When the server begins executing, the call to initialize outside the main loop [see Fig. 2-9(a)] exports the server interface. What this means is that the server sends a message to a program called a binder, to make its existence known. This process is referred to as registering the server. To register, the server gives the binder its name, its version number, a unique identifier, typically 32 bits long, and a handle used to locate it. The handle is system dependent, and might be an Ethernet address, an IP address, an X.500 address, a sparse process identifier, or something else. In addition, other information, for example, concerning authentication, might also be supplied. A server can also deregister with the binder when it is no longer prepared to offer service. The binder interface is shown in Fig. 2-23.

Call Input Output
Register Name, version, handle, unique id
Deregister Name, version, unique id
Lookup Name, version Handle, unique id

Fig. 2-23. The binder interface.

Given this background, now consider how the client locates the server. When the client calls one of the remote procedures for the first time, say, read, the client stub sees that it is not yet bound to a server, so it sends a message to the binder asking to import version 3.1 of of the file_server interface. The binder checks to see if one or more servers have already exported an interface with this name and version number. If no currently running server is willing to support this interface, the read call fails. By including the version number in the matching process, the binder can ensure that clients using obsolete interfaces will fail to locate a server rather than locate one and get unpredictable results due to incorrect parameters.
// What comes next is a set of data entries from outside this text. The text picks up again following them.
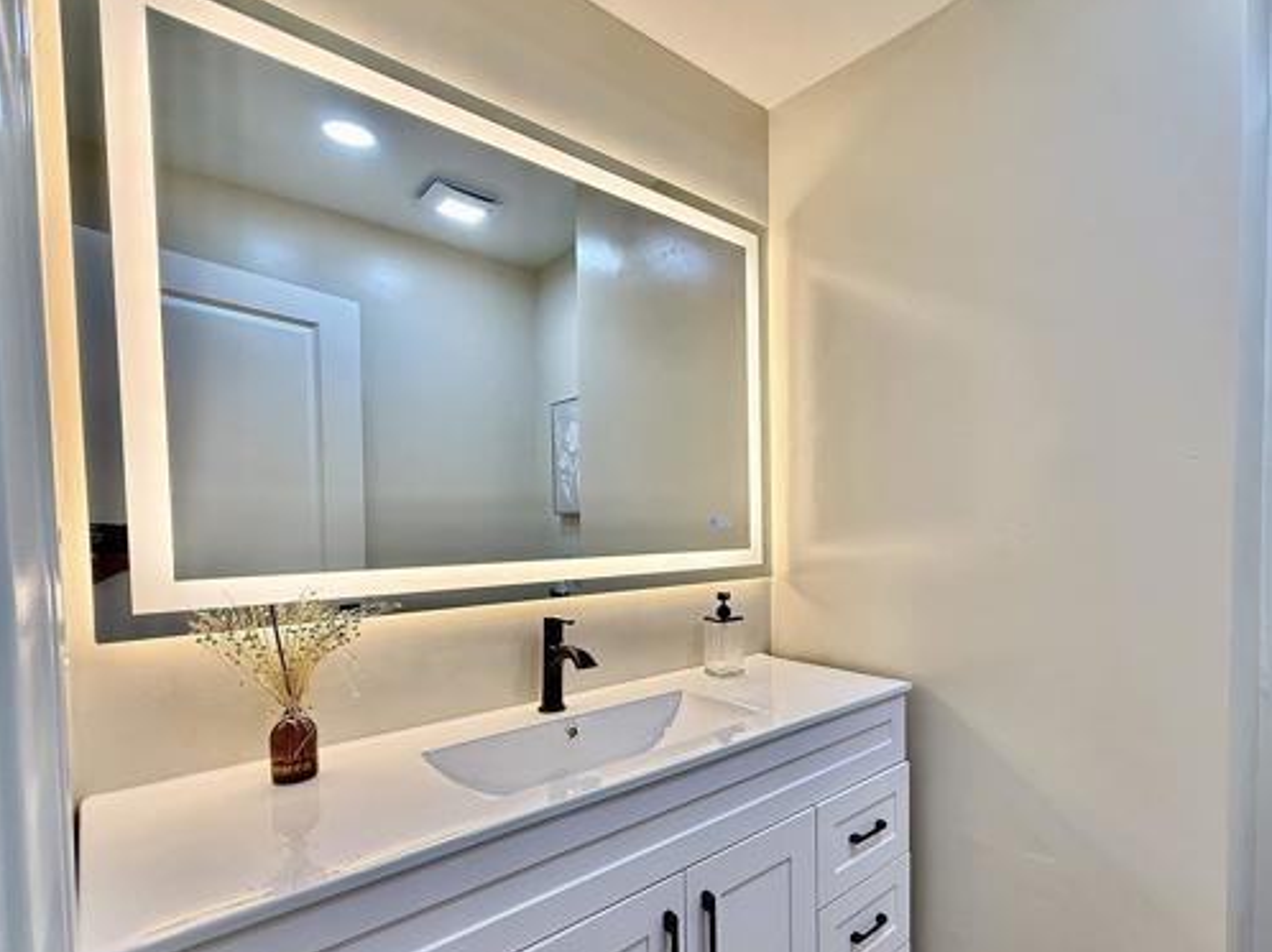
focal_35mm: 18
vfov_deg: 71.2
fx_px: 661
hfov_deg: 85.7
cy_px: 544
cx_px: 810
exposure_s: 1/120
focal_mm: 2.22
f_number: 2.2
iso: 80
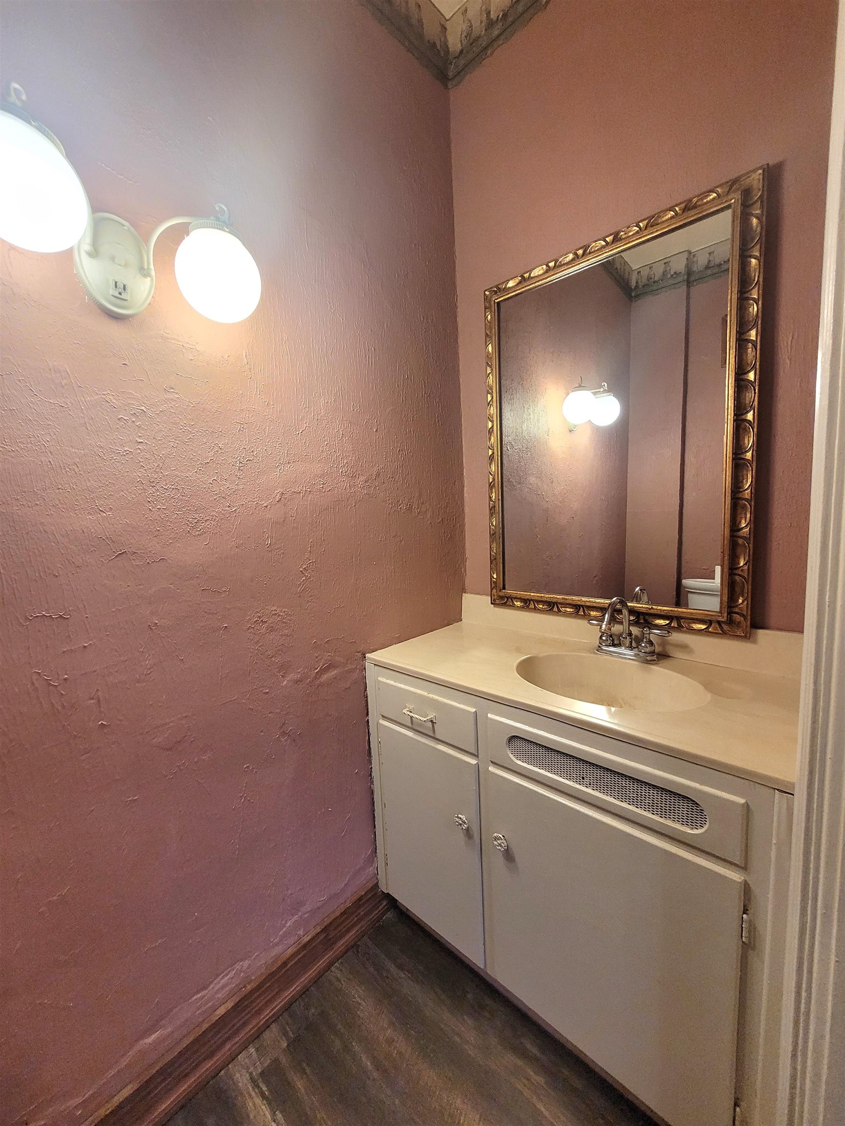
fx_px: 423
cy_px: 563
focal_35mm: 13
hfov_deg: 89.9
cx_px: 422
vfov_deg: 106.2
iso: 250
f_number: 2.2
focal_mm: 1.74
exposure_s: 1/60.2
On the other hand, if a suitable server exists, the binder gives its handle and unique identifier to the client stub. The client stub uses the handle as the address to send the request message to. The message contains the parameters and the unique identifier, which the server's kernel uses to direct the incoming message to the correct server in the event that several servers are running on that machine.

This method of exporting and importing interfaces is highly flexible. For example, it can handle multiple servers that support the same interface. The binder can spread the clients randomly over the servers to even the load if it wants to. It can also poll the servers periodically, automatically deregistering any server that fails to respond, to achieve a degree of fault tolerance. Furthermore, it can also assist in authentication. A server could specify, for example, that it only wished to be used by a specific list of users, in which case the binder would refuse to tell users not on the list about it. The binder can also verify that both client and server are using the same version of the interface.
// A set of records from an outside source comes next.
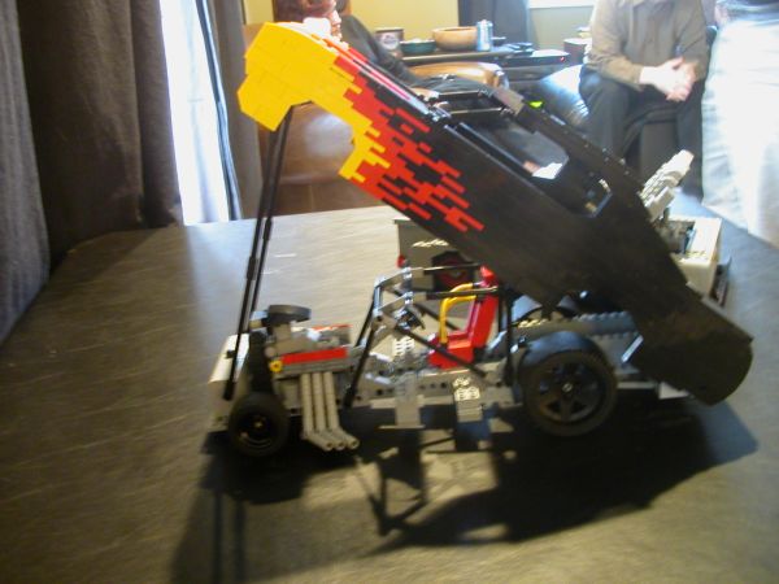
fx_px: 833
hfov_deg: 50.1
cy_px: 292
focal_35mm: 37
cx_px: 390
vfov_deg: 38.7
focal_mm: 5.6
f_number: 2.7
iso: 200
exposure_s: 1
However, this form of dynamic binding also has its disadvantages. The extra overhead of exporting and importing interfaces costs time. Since many client processes are short lived and each process has to start all over again, the effect may be significant. Also, in a large distributed system, the binder may become a bottleneck, so multiple binders are needed. Consequently, whenever an interface is registered or deregistered, a substantial number of messages will be needed to keep all the binders synchronized and up to date, creating even more overhead.